# Recommendations on a Reel



## RileyCreekFisherman (May 1, 2006)

Do ya'll have any recommendations on a good bass reel? I typicall fish creeks, but I want a good reel that'd work for bass in in-land lakes. Any help would be appreciated.

Thanks!


----------



## Bad Bub (Jan 17, 2006)

a 20 class spinning reel would probably suit you just fine. i like quantum, but that's a personal prefrence. just remember you usually get what you pay for. don't spend $200 if you don't need a $200 reel, but if you need one that'll hold up to more than just bluegills for a few years, i wouldn't spend less than $50


----------



## fish4life (Jun 27, 2004)

This is a good quality reel with a decent price $60.00 at Bass Pro I have used on for a couple of years with no problem. I also have a Johnny Morris JM4000 that is a very smooth reel. It is on sale for $79.99 and was rated as an Editor's choice for 2008 by outdoor life magazine. For 80.00 it is a great deal.


----------



## jcrdust (May 24, 2004)

I like shimano and okuma. Both make nice spinning reels.


----------



## Smallmouth Crazy (Apr 4, 2006)

I like the Shimano Symetre series, a nice reel that wont break the bank.


----------



## NorthSouthOhioFisherman (May 7, 2007)

I like mitchell cheap and seem to do fine
daiwa and abu garcia re not far behind
never spent more than $50 on my reels and have done fine and better!


----------



## Imfowl55 (Dec 24, 2005)

check out gander mountains guide series, they are based off the president series from pleuger and are a little cheaper. i've never had a problem with any of the guide series reels.


----------



## rbthntr (Apr 8, 2008)

quantum makes a reel called sweepfire its cheep for a 2500 series it was 15 bucks went to lake erie off the break wall and was throwing an 1.1/2 oz weight and never had a problem i also have a 2000 series it was 11 bucks and ive caught evert thing from 3 1/2 lb smallies to 5 lb :B walleyes back to back and have never had any problems


----------



## BigBassin144 (Mar 16, 2008)

For spinning reels, Shimano Symetre. Also I've been using the Abu Garica Cardinal 100's a lot. The 102 is a perfect bass reel.

*BB*


----------



## devildog#1 (Jan 21, 2007)

I have a quantum catalyst pti hands down the best spinning reel I have ever owned, have haad it for quite a few years and still fishes like brand new. My buddy likes okuma definately cheaper but quality reels. Like someone else said don't spend more than you have to. however, If you do alot of fishing and are gonna put some wear and tear on you equipment then try to get the best rod and reel you can afford.


----------



## bassmaniac (May 10, 2004)

fish4life said:


> This is a good quality reel with a decent price $60.00 at Bass Pro I have used on for a couple of years with no problem. I also have a Johnny Morris JM4000 that is a very smooth reel. It is on sale for $79.99 and was rated as an Editor's choice for 2008 by outdoor life magazine. For 80.00 it is a great deal.

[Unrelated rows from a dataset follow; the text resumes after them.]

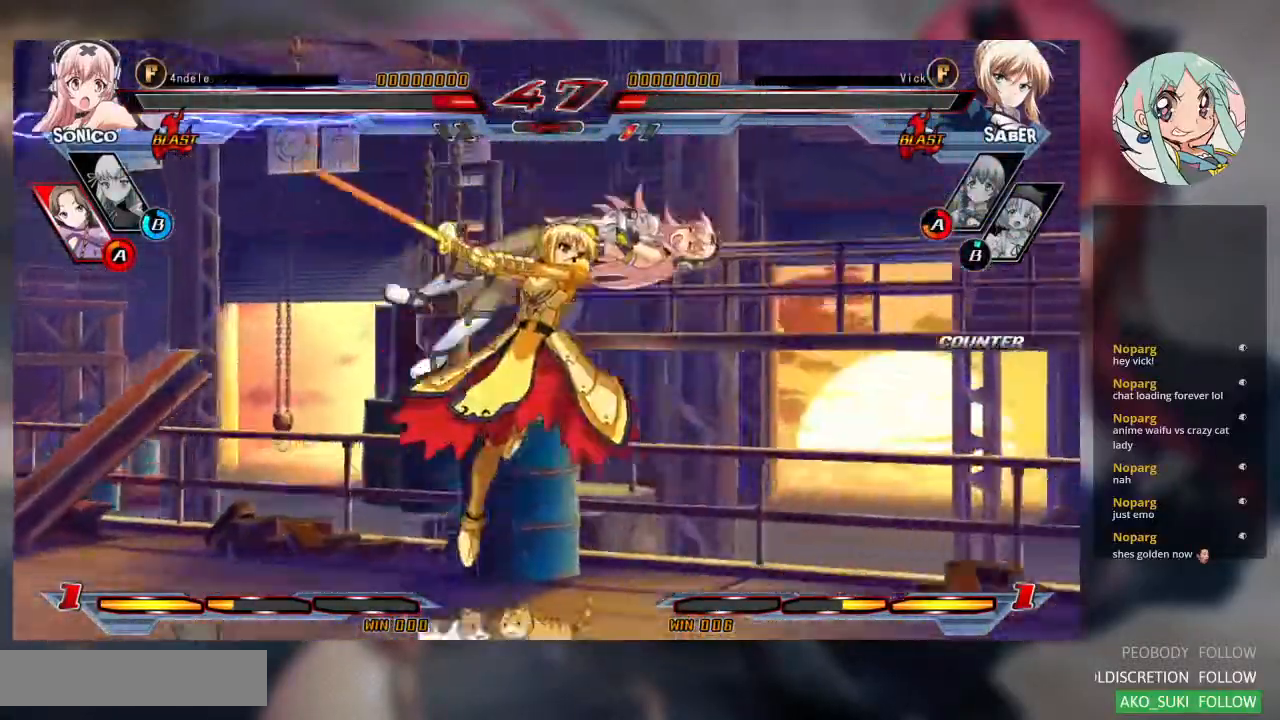
{"dt_ms": 500, "buttons": [], "left_stick": "center", "events": [[33, "left_stick", "up-right"], [133, "SQUARE", "down"], [267, "SQUARE", "up"], [267, "TRIANGLE", "down"], [300, "left_stick", "center"], [433, "TRIANGLE", "up"]]}
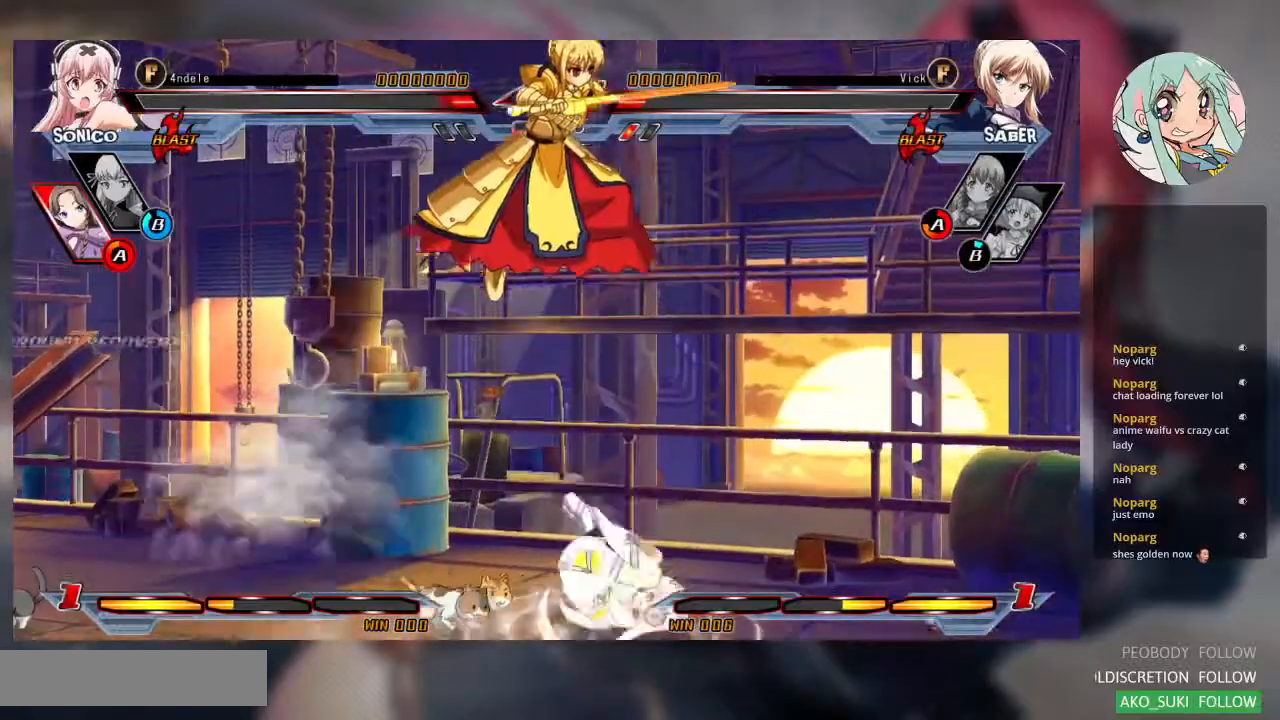
{"dt_ms": 500, "buttons": [], "left_stick": "up-left", "events": [[233, "left_stick", "up-left"]]}
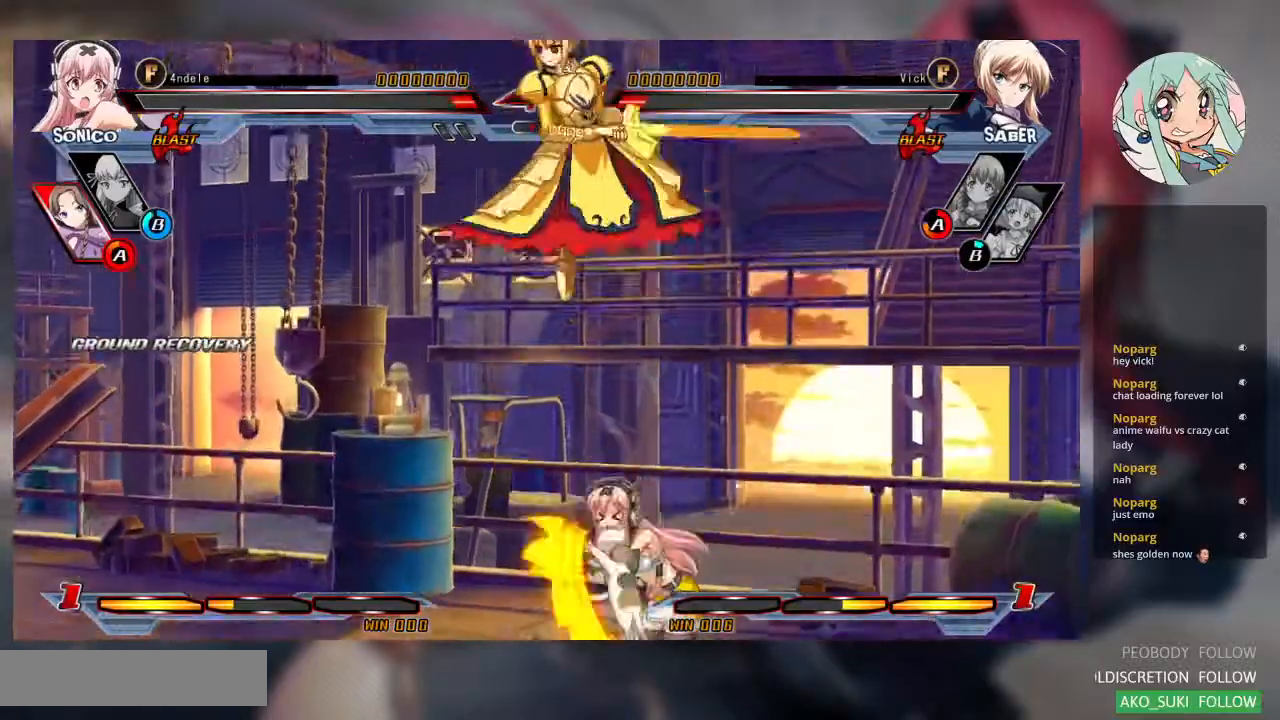
{"dt_ms": 500, "buttons": ["TRIANGLE"], "left_stick": "center", "events": [[67, "left_stick", "right"], [133, "left_stick", "center"], [200, "left_stick", "right"], [433, "left_stick", "center"], [467, "TRIANGLE", "down"]]}
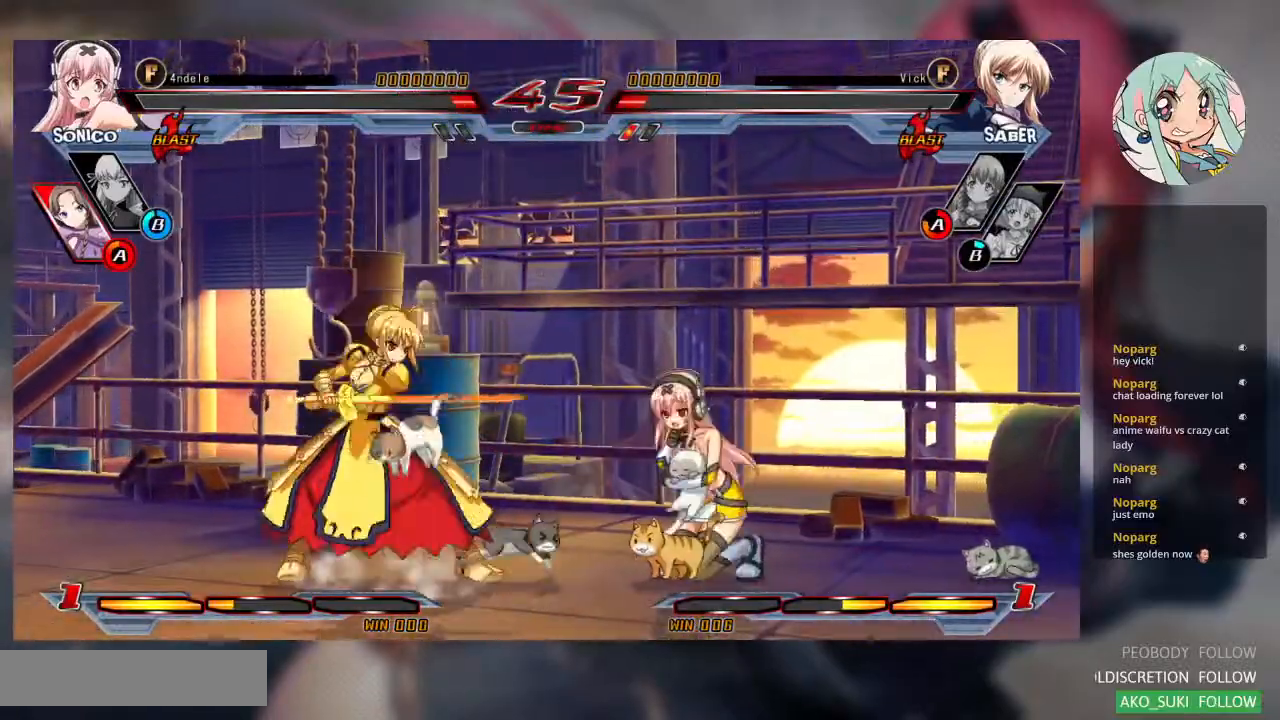
{"dt_ms": 500, "buttons": [], "left_stick": "down-left"}
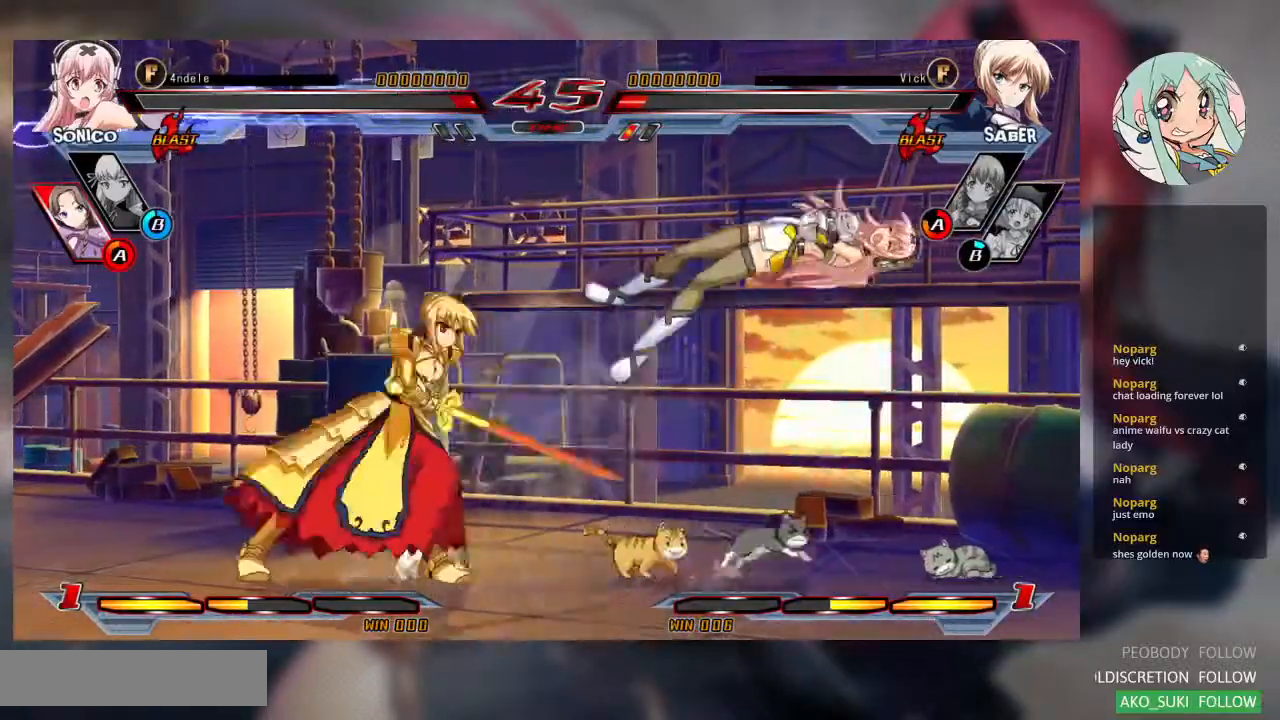
{"dt_ms": 500, "buttons": [], "left_stick": "right"}
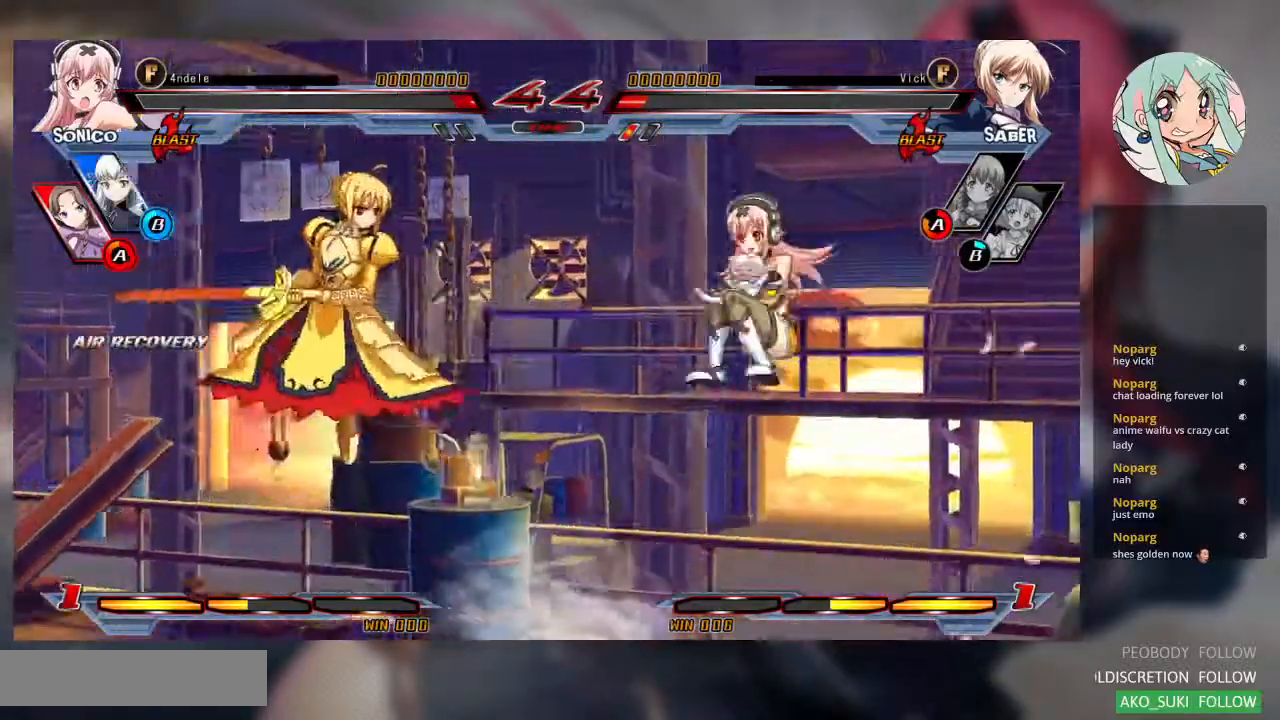
{"dt_ms": 500, "buttons": [], "left_stick": "center", "events": [[100, "left_stick", "center"], [167, "TRIANGLE", "down"], [300, "TRIANGLE", "up"]]}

Presidents are just about the only spinning reels I've used for the 4 or 5 years. I do have a Cabela's Tournament ZX and a WaveCast reel, But Presidents are good quality reels. One thing though, you can get by with one from Wal-Mart, but you want to get one with at least 6 ball bearings. Ball bearings are more critical in spinning reels due to the right angle of the handle to the spool, Mitchell and Rapala are decent reels that could last a couple seasons. Hope this helps.


----------



## MaumeeAngler (May 13, 2008)

My shimano sustain 2500FE is my favorite reel ive owned as well as my symetre and saros(I am a shimano guy)


----------